The early British motorway services were inspired by America, West Germany and Italy. They quickly discovered that most British customers didn't want the elaborate sit-down meals that Italy had made famous. Whereas the older European motorways were carrying a lot of holidaymakers, British motorways were carrying trucks and businessmen in a rush. (These days, most British motorways mainly carry commuters and local junction-hoppers.) In addition, British service areas tend to be overcrowded (due to high land prices and high traffic levels on the road), which makes fast food and take-away catering much more practical.
One government survey, carried out in 1969, found that service areas in the Netherlands and West Germany were actually cutting back on their food menu faster than the British ones, after reporting exactly the same drop in customer interest.
While there is no doubt that there is demand for a decent meal on the motorway, as isolated examples like Gloucester and Tebay have proven, if the demand for a restaurant like theirs were to be spread out across 100 service areas the business model would become a lot less sustainable. The bottom line is experience has taught service stations that the majority of visitors would rather have a quick snack or a meal from a famous brand than anything more fancy.
A survey in 2006 established that approximately 45% of visitors were using the food facilities at each service station, which is higher than you might have expected at the time. A 2022 study found that 59% of visitors were buying food or drinks to consume on-site, and a further 23% were buying food or drinks to take away.
Different On A-roads
Whereas motorway service areas were originally closely managed by the government, A-road service areas never have been, and this meant they became much better places to find variety and independent traders.
Little Chef were the first brand to create a network of A-road sites. By starting early, they became a powerful force when negotiating with suppliers and landowners, and were able to keep their costs very low. No new entrant stood a chance, with their only serious competitor, Happy Eater, eventually being merged with them.
McDonald's first became interested in service areas in 1991. As they already had a lot of money behind them, they had the same benefits that Little Chef had taken advantage of. As customers began to lose interest in sit-down restaurants in the 2000s, McDonald's were at their strongest, and soon became the most common roadside dining name.
The other change is that until the 1990s, A-road service areas would usually involve a fuel supplier and a restaurateur agreeing to go into business together. Instead, official "development zones" began to be designated, where land next to an A-road would be broken up and leased to a number of interested businesses. This meant new A-road service areas would offer more choice, although it would usually be the same few franchises.
Under the MSA Policy, hot drinks and hot food must be made available throughout the service station's opening hours; 24 hours in the case of motorway services.
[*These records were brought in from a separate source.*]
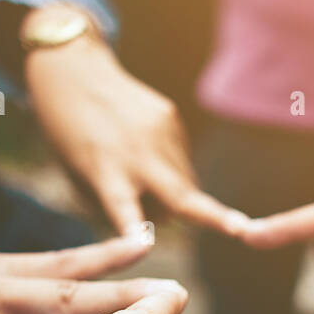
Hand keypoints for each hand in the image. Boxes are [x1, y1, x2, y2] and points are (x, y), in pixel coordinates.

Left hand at [24, 19, 247, 238]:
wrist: (72, 70)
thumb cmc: (69, 136)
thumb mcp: (78, 175)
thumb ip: (115, 205)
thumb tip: (164, 222)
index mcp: (103, 171)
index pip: (120, 206)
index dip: (135, 228)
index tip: (146, 244)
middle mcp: (135, 153)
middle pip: (181, 195)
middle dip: (215, 216)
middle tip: (243, 230)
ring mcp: (159, 132)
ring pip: (184, 184)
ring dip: (175, 196)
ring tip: (142, 179)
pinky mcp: (171, 117)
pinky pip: (181, 161)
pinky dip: (170, 170)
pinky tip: (145, 152)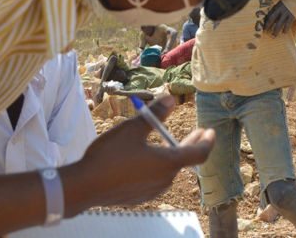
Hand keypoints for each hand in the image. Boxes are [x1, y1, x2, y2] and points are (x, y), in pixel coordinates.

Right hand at [74, 95, 213, 206]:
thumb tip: (171, 98)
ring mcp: (153, 190)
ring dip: (172, 155)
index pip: (199, 153)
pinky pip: (155, 178)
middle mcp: (165, 179)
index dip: (207, 141)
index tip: (210, 131)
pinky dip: (158, 166)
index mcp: (168, 162)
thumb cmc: (110, 155)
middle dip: (192, 144)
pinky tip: (146, 158)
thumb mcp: (133, 128)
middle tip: (198, 132)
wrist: (84, 187)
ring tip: (167, 142)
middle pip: (185, 160)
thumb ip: (156, 114)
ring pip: (169, 170)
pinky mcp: (140, 196)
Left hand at [263, 1, 293, 36]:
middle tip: (265, 32)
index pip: (269, 14)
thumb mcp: (281, 4)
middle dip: (268, 25)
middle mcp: (280, 9)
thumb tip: (271, 19)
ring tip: (273, 36)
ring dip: (276, 30)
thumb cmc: (289, 3)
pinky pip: (288, 23)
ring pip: (279, 22)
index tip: (263, 26)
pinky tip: (283, 33)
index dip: (265, 21)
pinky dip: (285, 28)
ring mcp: (286, 12)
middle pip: (272, 18)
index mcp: (277, 6)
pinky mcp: (292, 15)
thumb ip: (277, 10)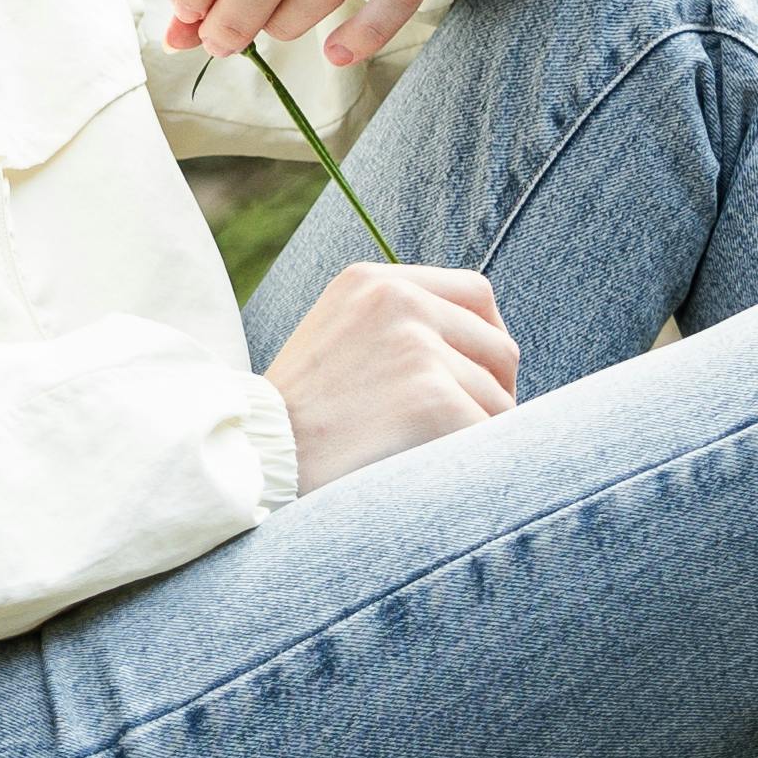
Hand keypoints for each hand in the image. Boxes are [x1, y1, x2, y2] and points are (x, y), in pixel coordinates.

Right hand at [260, 258, 521, 490]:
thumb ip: (397, 325)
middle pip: (499, 347)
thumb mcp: (338, 339)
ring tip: (429, 459)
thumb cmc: (298, 420)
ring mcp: (416, 347)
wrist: (257, 464)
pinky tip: (432, 476)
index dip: (488, 342)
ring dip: (479, 436)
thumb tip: (485, 345)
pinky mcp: (432, 398)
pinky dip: (473, 465)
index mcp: (373, 281)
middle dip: (494, 394)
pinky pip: (490, 437)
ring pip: (500, 399)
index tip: (479, 380)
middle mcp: (398, 300)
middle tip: (465, 432)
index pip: (476, 294)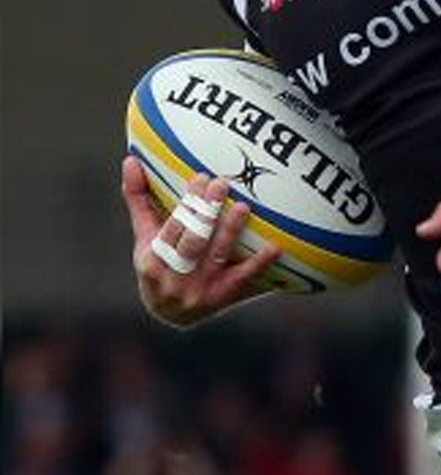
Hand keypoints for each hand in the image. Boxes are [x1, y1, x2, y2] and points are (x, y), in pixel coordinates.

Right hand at [121, 157, 279, 325]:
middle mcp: (175, 276)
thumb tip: (130, 160)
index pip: (171, 227)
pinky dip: (260, 263)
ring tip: (243, 207)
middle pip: (192, 242)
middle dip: (206, 213)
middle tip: (222, 183)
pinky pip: (244, 278)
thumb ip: (140, 200)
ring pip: (217, 256)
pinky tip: (275, 246)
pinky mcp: (223, 296)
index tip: (201, 177)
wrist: (171, 315)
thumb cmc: (158, 264)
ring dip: (230, 231)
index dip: (186, 205)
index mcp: (152, 259)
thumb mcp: (145, 236)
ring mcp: (200, 288)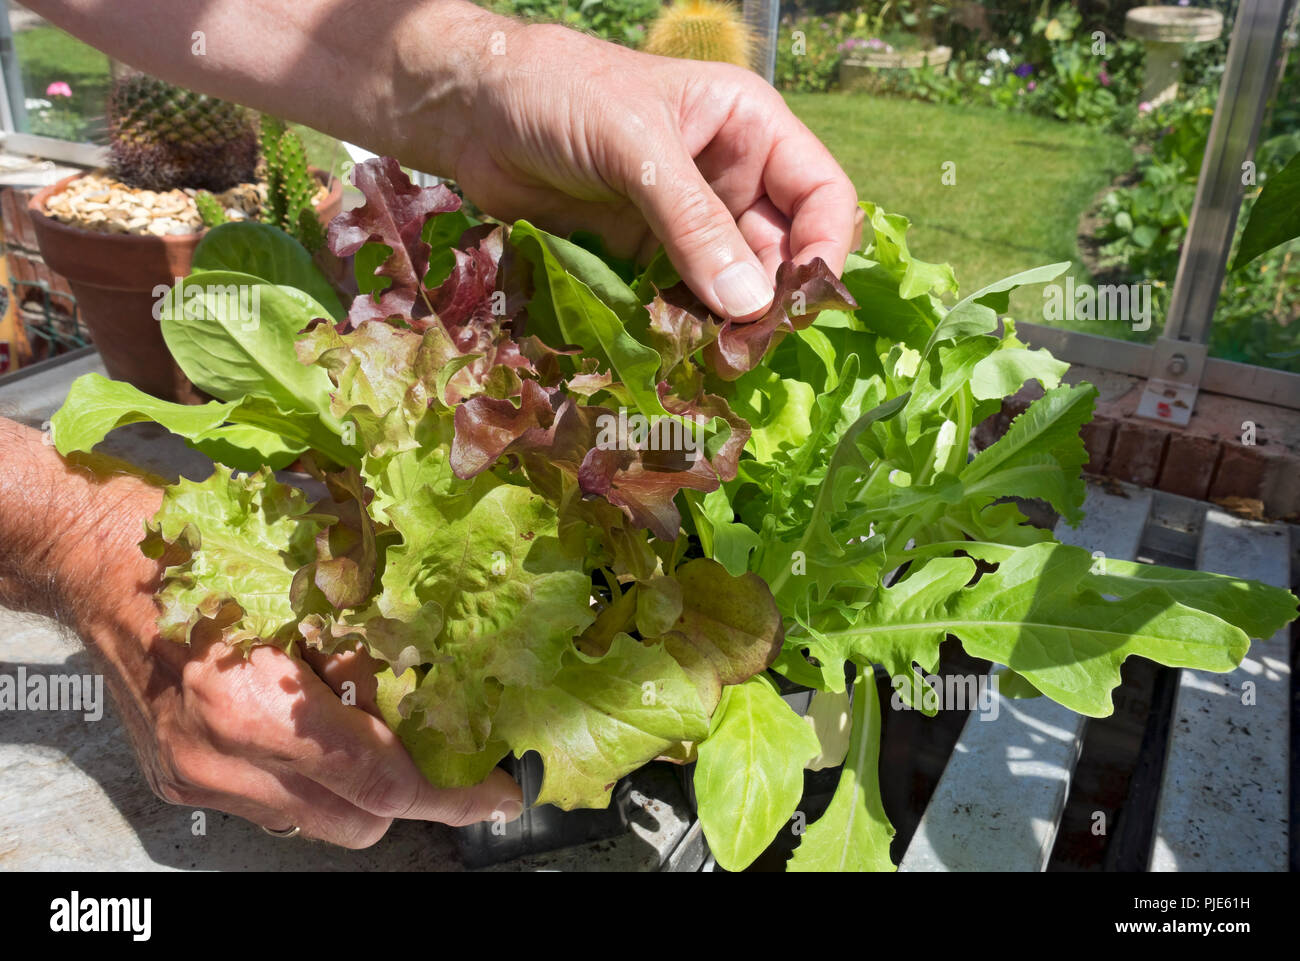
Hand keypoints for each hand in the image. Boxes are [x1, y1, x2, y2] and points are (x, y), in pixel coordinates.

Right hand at [56, 467, 521, 848]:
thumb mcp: (307, 587)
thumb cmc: (201, 550)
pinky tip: (303, 725)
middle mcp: (223, 761)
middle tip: (433, 749)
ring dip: (353, 788)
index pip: (381, 783)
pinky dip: (303, 777)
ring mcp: (196, 779)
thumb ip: (369, 649)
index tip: (494, 795)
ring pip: (313, 822)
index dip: (450, 794)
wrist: (94, 558)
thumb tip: (436, 682)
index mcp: (258, 709)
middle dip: (406, 796)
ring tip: (357, 724)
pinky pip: (269, 805)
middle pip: (356, 823)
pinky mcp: (178, 781)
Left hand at [433, 22, 861, 320]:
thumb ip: (693, 223)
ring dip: (727, 326)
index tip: (801, 301)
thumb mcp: (635, 146)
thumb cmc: (560, 94)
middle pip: (782, 253)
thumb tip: (751, 304)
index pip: (821, 194)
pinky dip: (682, 330)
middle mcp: (730, 180)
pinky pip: (680, 304)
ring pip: (733, 287)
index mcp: (749, 129)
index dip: (825, 247)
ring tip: (714, 360)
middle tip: (747, 348)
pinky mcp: (644, 260)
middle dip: (772, 300)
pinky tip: (674, 352)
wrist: (471, 113)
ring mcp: (686, 225)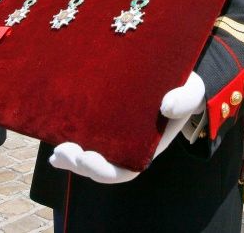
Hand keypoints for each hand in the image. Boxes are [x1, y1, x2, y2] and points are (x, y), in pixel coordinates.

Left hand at [49, 73, 205, 182]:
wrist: (177, 72)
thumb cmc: (184, 86)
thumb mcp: (192, 90)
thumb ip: (185, 99)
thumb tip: (166, 107)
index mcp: (147, 146)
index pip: (124, 171)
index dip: (103, 171)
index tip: (87, 159)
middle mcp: (129, 146)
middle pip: (100, 167)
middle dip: (80, 164)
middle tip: (64, 151)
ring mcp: (115, 134)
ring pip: (89, 155)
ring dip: (70, 158)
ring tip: (56, 152)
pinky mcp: (104, 119)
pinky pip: (85, 135)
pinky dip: (68, 137)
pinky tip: (52, 134)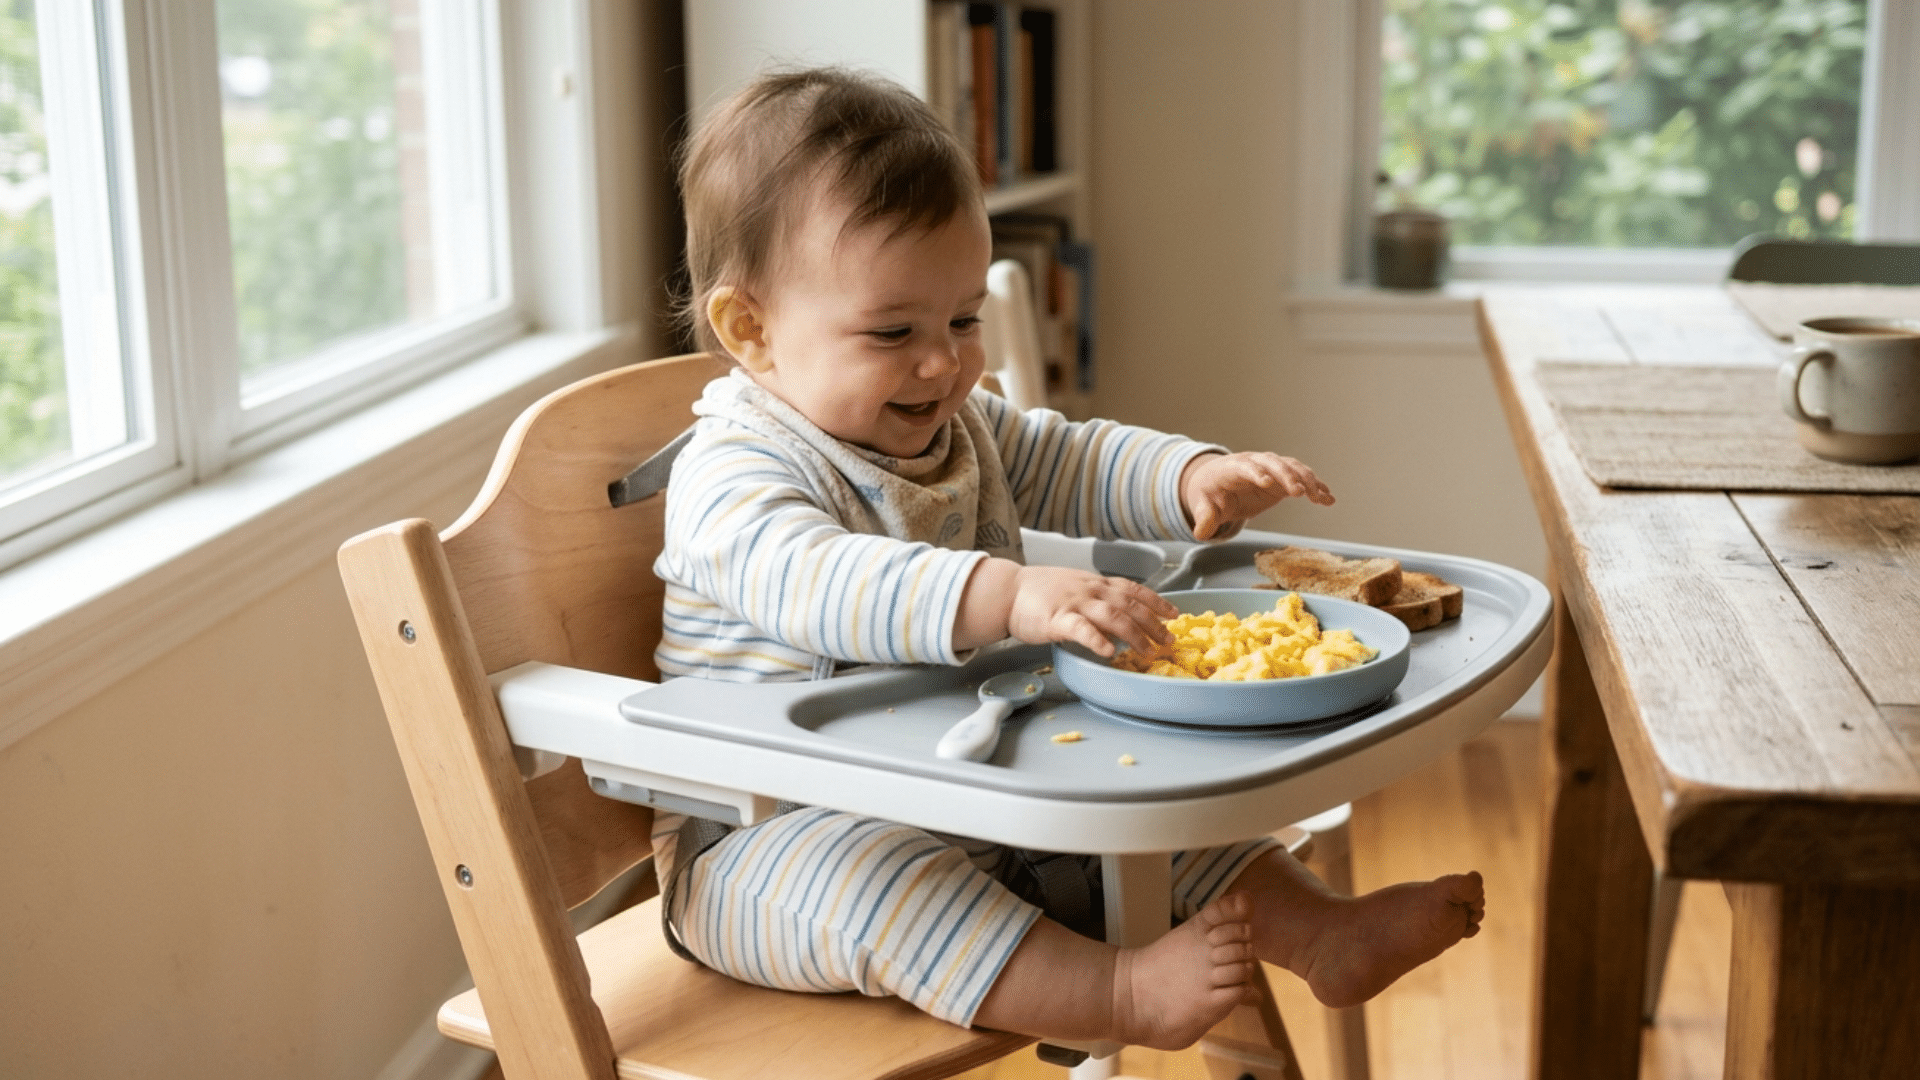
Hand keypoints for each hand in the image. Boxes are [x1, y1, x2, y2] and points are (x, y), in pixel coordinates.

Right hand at [1006, 566, 1177, 657]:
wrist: (1007, 590)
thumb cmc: (1039, 592)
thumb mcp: (1074, 586)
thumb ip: (1096, 596)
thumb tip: (1120, 613)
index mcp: (1094, 582)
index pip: (1133, 589)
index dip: (1156, 601)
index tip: (1174, 614)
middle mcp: (1089, 590)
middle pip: (1129, 605)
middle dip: (1153, 623)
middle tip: (1169, 641)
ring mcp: (1074, 603)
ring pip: (1113, 616)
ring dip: (1135, 634)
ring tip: (1149, 651)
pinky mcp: (1056, 619)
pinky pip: (1081, 629)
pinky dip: (1097, 640)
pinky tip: (1110, 652)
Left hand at [1180, 452, 1334, 540]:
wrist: (1218, 483)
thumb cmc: (1210, 493)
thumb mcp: (1202, 505)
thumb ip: (1204, 517)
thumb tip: (1201, 532)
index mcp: (1232, 468)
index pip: (1245, 466)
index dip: (1255, 473)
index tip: (1266, 484)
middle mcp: (1255, 462)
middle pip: (1273, 463)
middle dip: (1286, 476)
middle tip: (1298, 492)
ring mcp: (1272, 468)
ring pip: (1292, 468)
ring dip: (1307, 480)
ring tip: (1320, 497)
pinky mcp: (1283, 479)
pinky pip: (1302, 479)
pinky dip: (1315, 487)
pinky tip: (1328, 499)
However, there is nothing forbidding those food and drinks being served by automated vending machines.
This rule is well known, but it has actually changed a few times. Until 2008 each contract was negotiated on a case-by-case basis: in practice this would always be as above, but it didn't have to be. Between 2008 and 2013, a distinction was made between "substantial" food that must be available in the day, and "snacks" that must be available at night (where applicable).
While this rule was stepped up in 2013, the rule changes only apply to changes made after that date. Old contracts still apply to older service areas. Highway authorities have ruled out taking action against service areas with poor quality or an uninspiring choice of food, although local authorities can still take action against genuine health hazards.